Я сделала еще одну попытку перехватить бразды правления беседой, спросив его о детях, пяти и семи лет (я прочитала о них в интервью, которое он дал одной газете), но он сказал лишь – хорошо, все хорошо, привыкают к новому раскладу, конечно, им нелегко, но лучше так, чем жить с родителями, которые друг друга не выносят.
Вечером мы с ним сидели в ресторане неподалеку от улицы Лаберинто, любуясь сквозь стекло закатом. Мы долго беседовали, не глядя друг на друга, потому что так проще: сквозь стекло наблюдать за жизнью портовой площади, летом затененной тремя деревьями омбу с кривыми стволами.

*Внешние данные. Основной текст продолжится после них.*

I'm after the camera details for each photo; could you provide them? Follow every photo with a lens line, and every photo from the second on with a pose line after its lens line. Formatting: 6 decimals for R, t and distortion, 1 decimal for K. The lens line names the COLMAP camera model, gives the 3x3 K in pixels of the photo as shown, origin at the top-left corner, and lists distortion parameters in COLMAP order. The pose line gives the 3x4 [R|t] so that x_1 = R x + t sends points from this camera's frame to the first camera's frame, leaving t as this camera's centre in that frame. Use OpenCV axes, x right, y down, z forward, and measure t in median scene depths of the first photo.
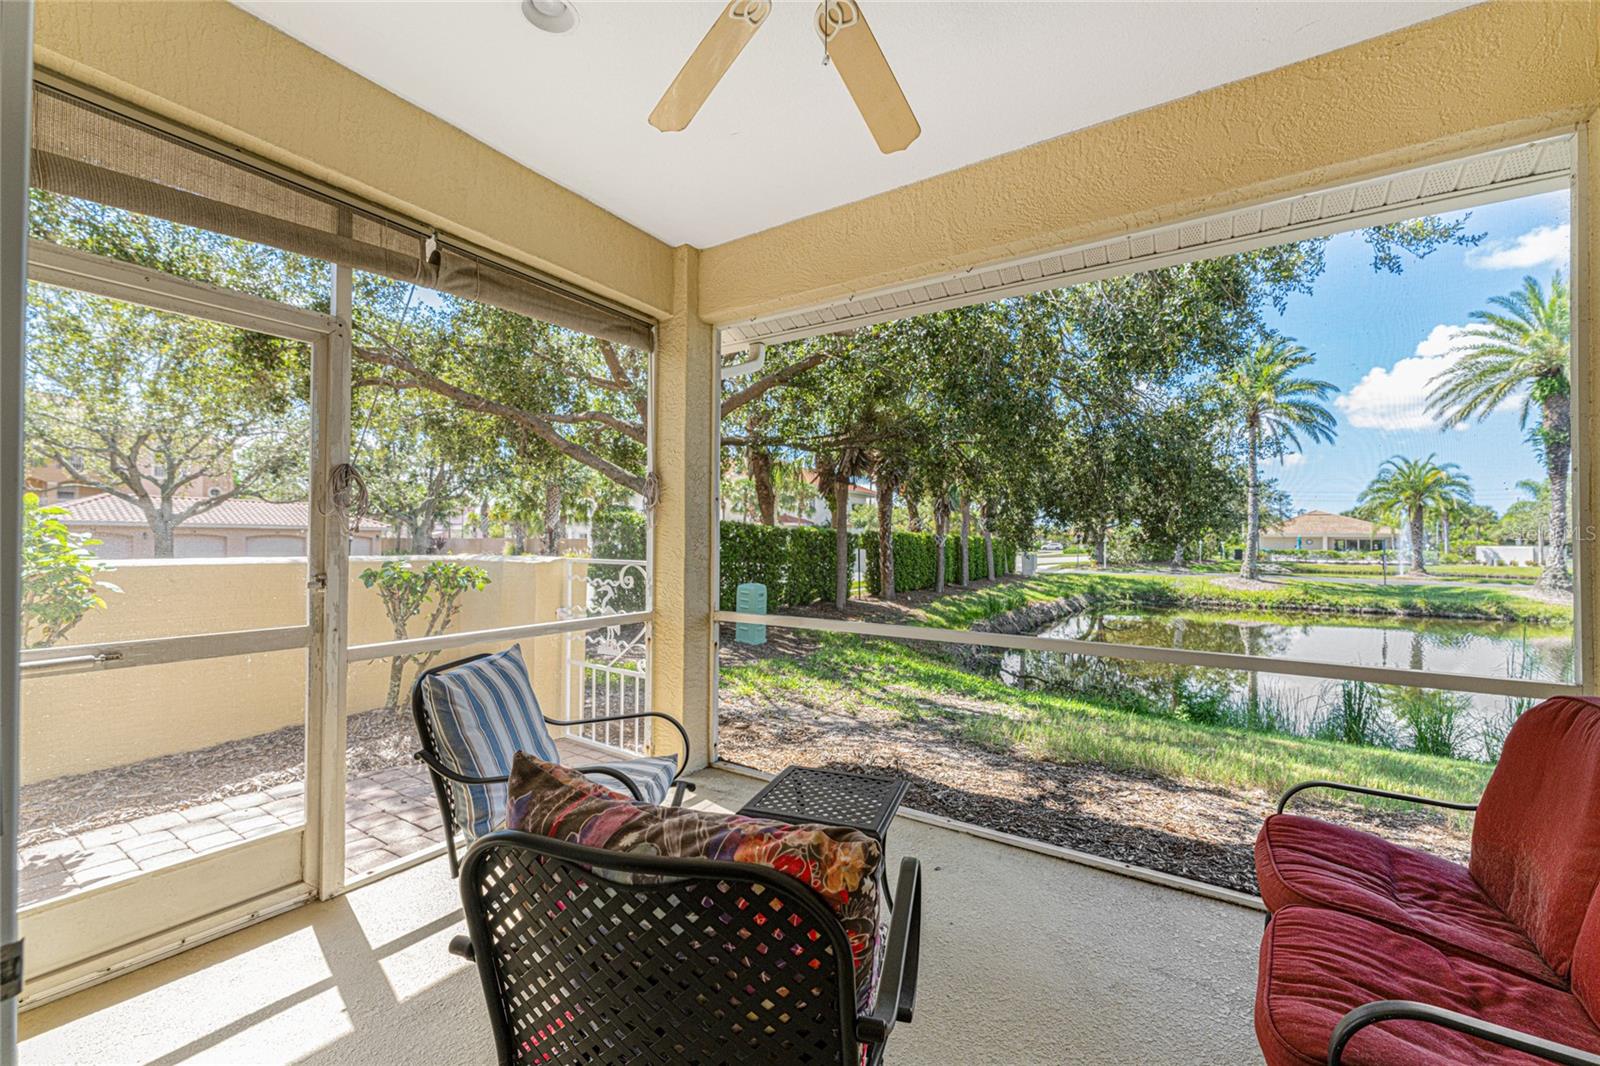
lens RADIAL K [[647.7, 0, 761.3], [0, 647.7, 531.9], [0, 0, 1]] dist [0.009634, -0.005706]
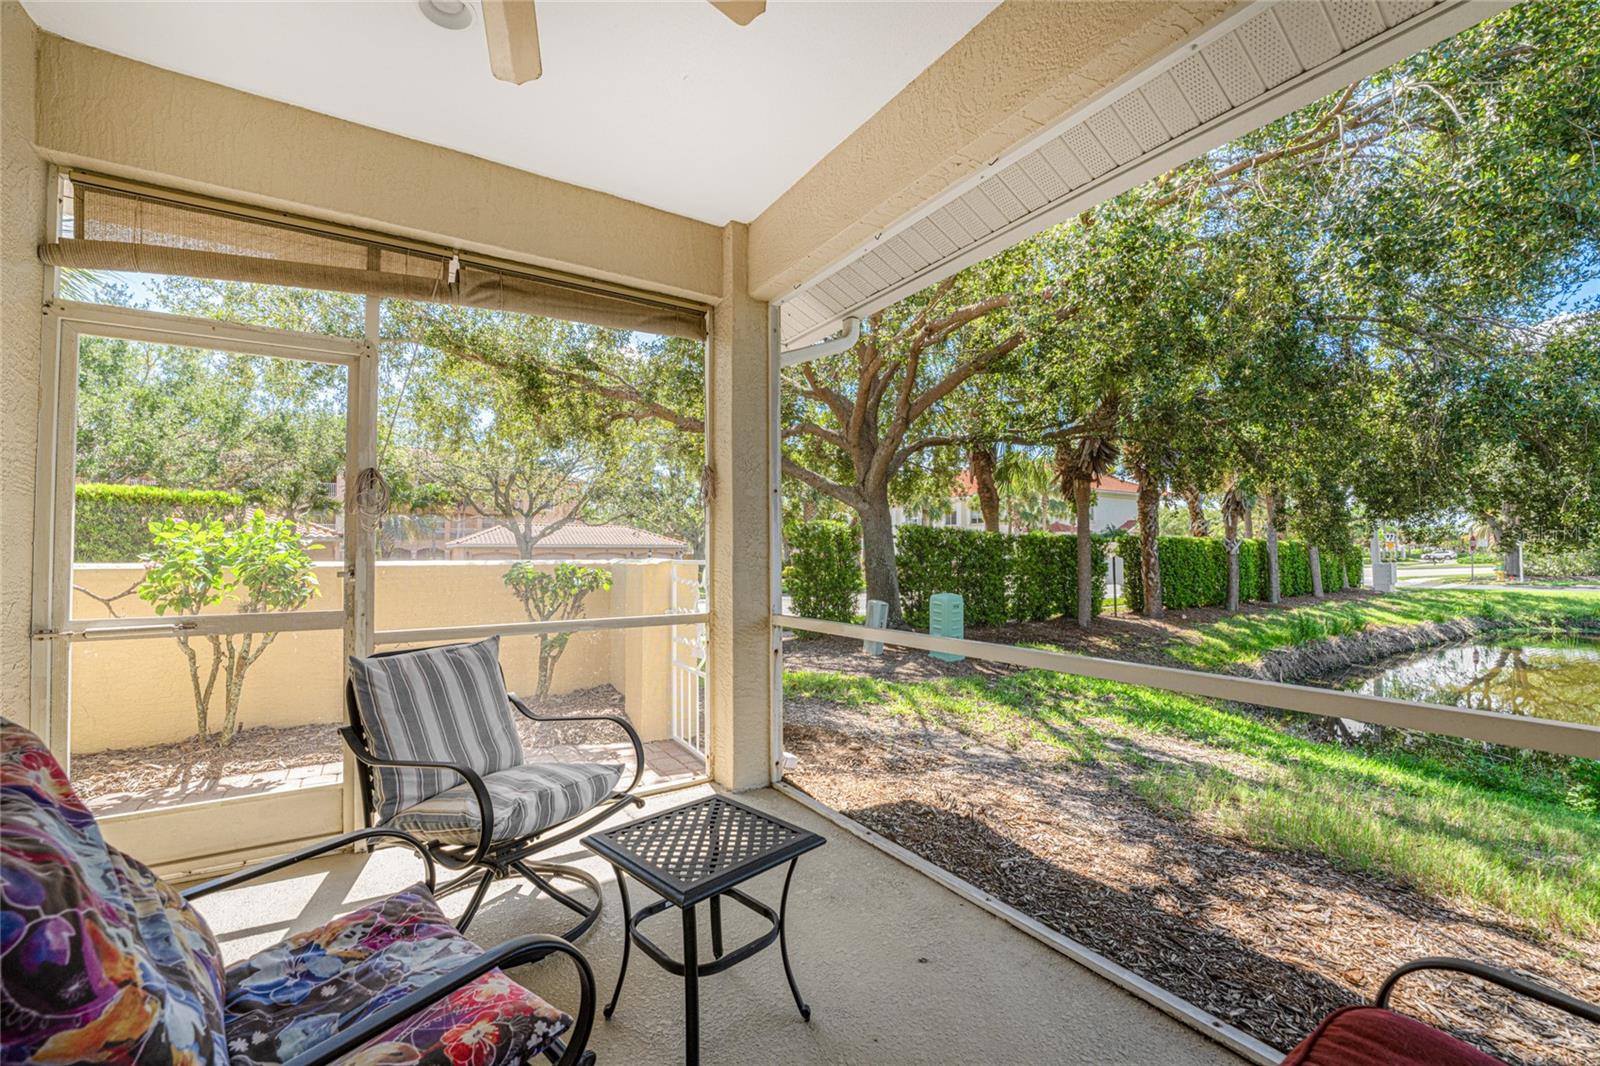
lens RADIAL K [[647.7, 0, 755.3], [0, 647.7, 531.0], [0, 0, 1]] dist [0.009634, -0.005706]
pose [[0.921459, -0.024901, -0.387677, 0.139456], [0.016821, 0.999565, -0.024221, 0.013554], [0.388112, 0.015798, 0.921477, 0.079108]]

Рассказывая незнакомцу свою жизнь, я подумала, что это и есть самое соблазнительное в новых людях – возможность заново рассказать о себе. Да, мы слушаем историю собеседника, но главное – мы рассказываем свою и ощущаем, как слова создают нам новый образ, как на нас впервые смотрят глаза, которые нас раньше не видели. Легко пристраститься к этой новизне, к мысли, что наш рассказ сближает нас с собеседником, к тому, как широко открываются его глаза, как бы говоря нам – «я понимаю тебя». В этом рассказе, перепридуманном для незнакомца, мы рождаемся заново.
Он выслушал меня, ни разу не улыбнувшись, даже когда я углубилась в подробности истории о зачарованном доме, и когда принялась пересказывать ему свои беседы с Пересом Гальдосом, и когда говорила о пробеле в законе, об ужасах, и смерти, и худобе, и отсутствии отца. Я перескакивала от одного заголовка к другому, это помогало мне структурировать историю; они были как слайды, заготовленные в качестве выжимки моего монолога.
Ему позвонили, он вышел на улицу. Со своего места за барной стойкой, идеального для наблюдений, я разглядывала его руки, крупные кисти (на безымянном пальце правой он еще носил обручальное кольцо), жесты. Потом он исчез за самым раскидистым из трех деревьев. Вернувшись, сел на свое место и погрузился в размышления.
– Написав этот роман, ты ничего не сломаешь, потому что все уже сломано.
Он допил красное из бокала.
– У меня еще один вопрос. Вы с братом видели тени на стене, слышали голоса… А где была в это время твоя мать?
– Может, мой отец?
– Нет-нет, твоя мать. Ты ее когда-нибудь об этом спрашивала? В смысле, в твоей истории. В твоей жизни.
– Да там же…– сказала я тихо-тихо. – Ты же об этом? Она всегда была там, рядом со мной.
И тут я вдруг поняла, что он не ошибся, не оговорился. Он не сказал ничего больше, и у меня тоже не было сил продолжать эту беседу. Меня охватило острое чувство неловкости. Что же у меня за жизнь такая, что я готова все это выложить едва знакомому человеку, с которым пошла выпить впервые в жизни?
– Меня никогда раньше об этом не спрашивали, – сказала я ему после паузы.
Конечно, вопрос этот не стоило понимать буквально. Разумеется, моя мать никуда не исчезала. Он имел в виду другие места и измерения, в которых мы существуем параллельно в течение жизни, никуда не уходя из дома.
Я, как обычно, попыталась быстро распрощаться.
– Не уходи, – он положил ладонь, все пять пальцев, один с обручальным кольцом, поверх моей. Коснулся меня кончиками пальцев – это одна из зон человеческого тела с максимальным количеством нервных окончаний и главный источник наших тактильных знаний о мире. Слегка надавил, раздвинул пальцы и обнял ими мое запястье. Я ответила, что уже поздно, убрала руку так мягко, как только могла, встала и объявила, что мне пора, потому что один мой друг лежит в больнице и я пообещала его навестить.
Было десять вечера. Никакого друга в больнице у меня не было. Он, конечно же, понял, что я все это выдумала, в этом не было никаких сомнений. Он предложил мне поужинать вместе, я согласилась, но добавила, что как-нибудь потом, и постаралась пропустить мимо ушей его слова: «Я ничего плохого тебе не сделаю». Я вышла из ресторана, будто боясь, что сейчас кто-нибудь чиркнет зажигалкой, и мне, зажатой в углу, придется убегать.
Это правда – мои слова не сломают того, что уже сломано?
Все эти вещи мы открываем для себя позже. Любовь, к примеру, или одиночество.
Почему она хочет уйти?
Почему пишет в третьем лице?
А что, если она останется?
Конечно, он не сделает мне ничего плохого.
Почему не бывает как в кино?
Почему герой уходит, хотя хочет остаться?